### GOAL OF THE EXERCISE
Reproduce the data below exactly. Skip the pictures.

### GIVEN INFORMATION

——————

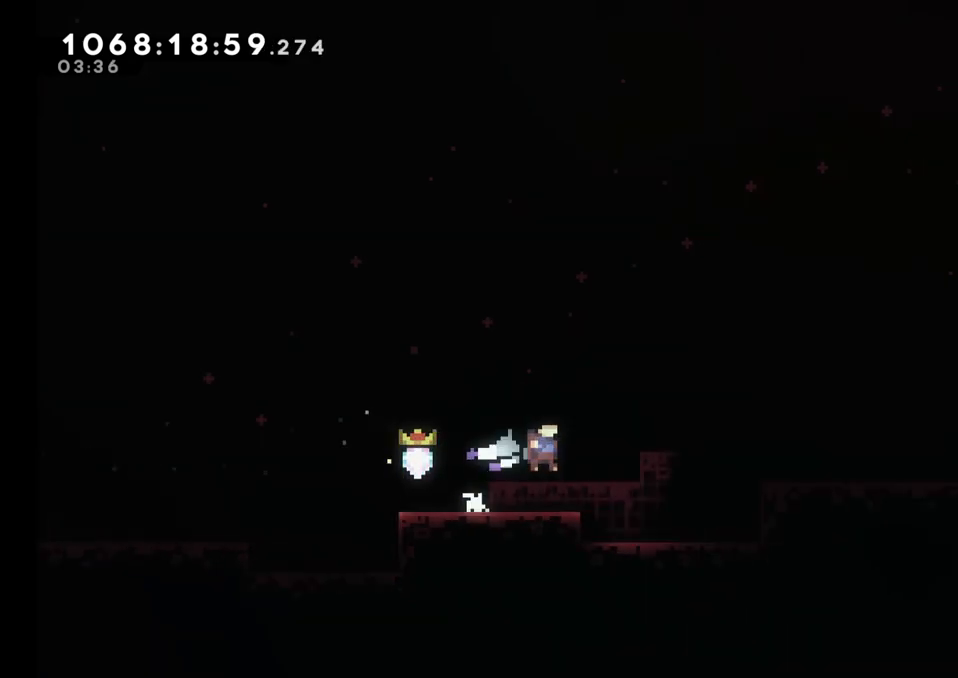
{"buttons": ["B"], "left_stick": "right", "right_stick": "center", "events": [[183, "B", "down"]]}
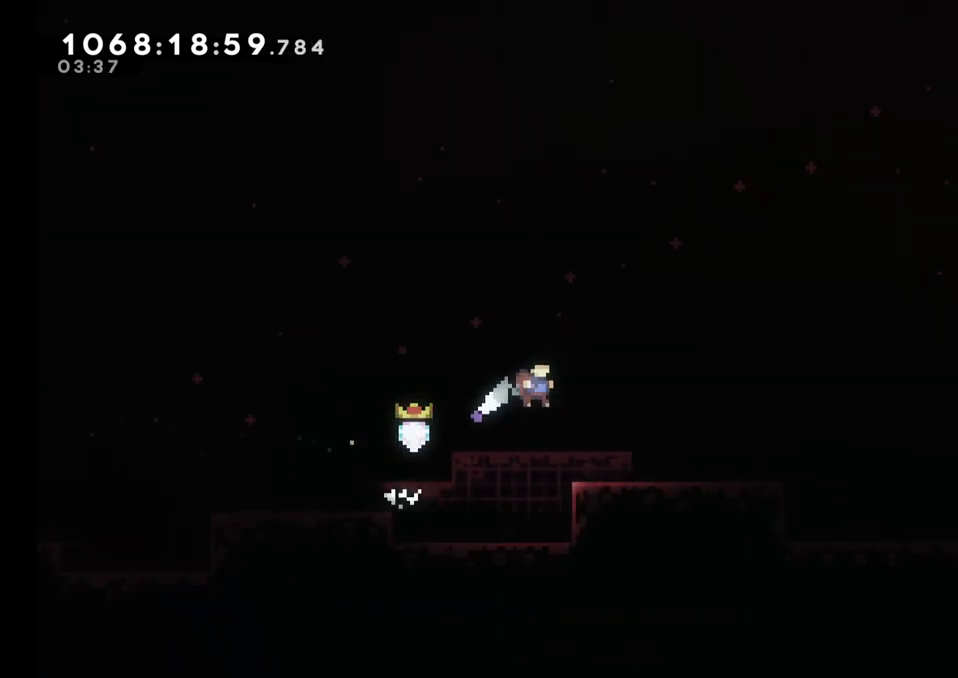
{"buttons": [], "left_stick": "right", "right_stick": "center", "events": [[50, "B", "up"], [267, "B", "down"], [333, "B", "up"]]}
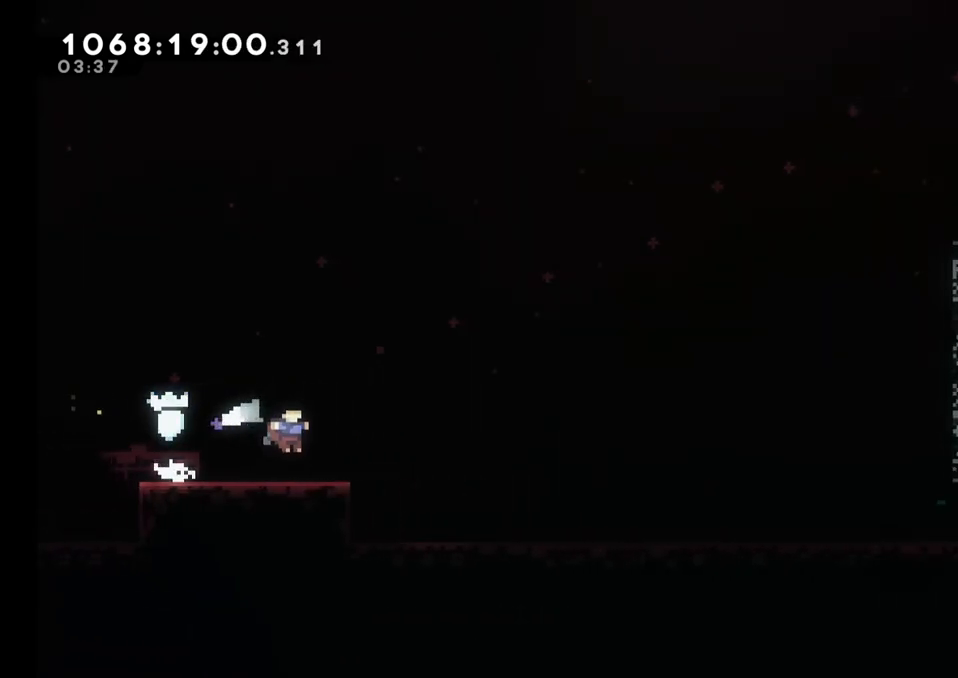
{"buttons": [], "left_stick": "right", "right_stick": "center", "events": [[150, "B", "down"], [267, "B", "up"]]}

——————

### SOLUTION
{"buttons": ["B"], "left_stick": "right", "right_stick": "center", "events": [[183, "B", "down"]]}
{"buttons": [], "left_stick": "right", "right_stick": "center", "events": [[50, "B", "up"], [267, "B", "down"], [333, "B", "up"]]}
{"buttons": [], "left_stick": "right", "right_stick": "center", "events": [[150, "B", "down"], [267, "B", "up"]]}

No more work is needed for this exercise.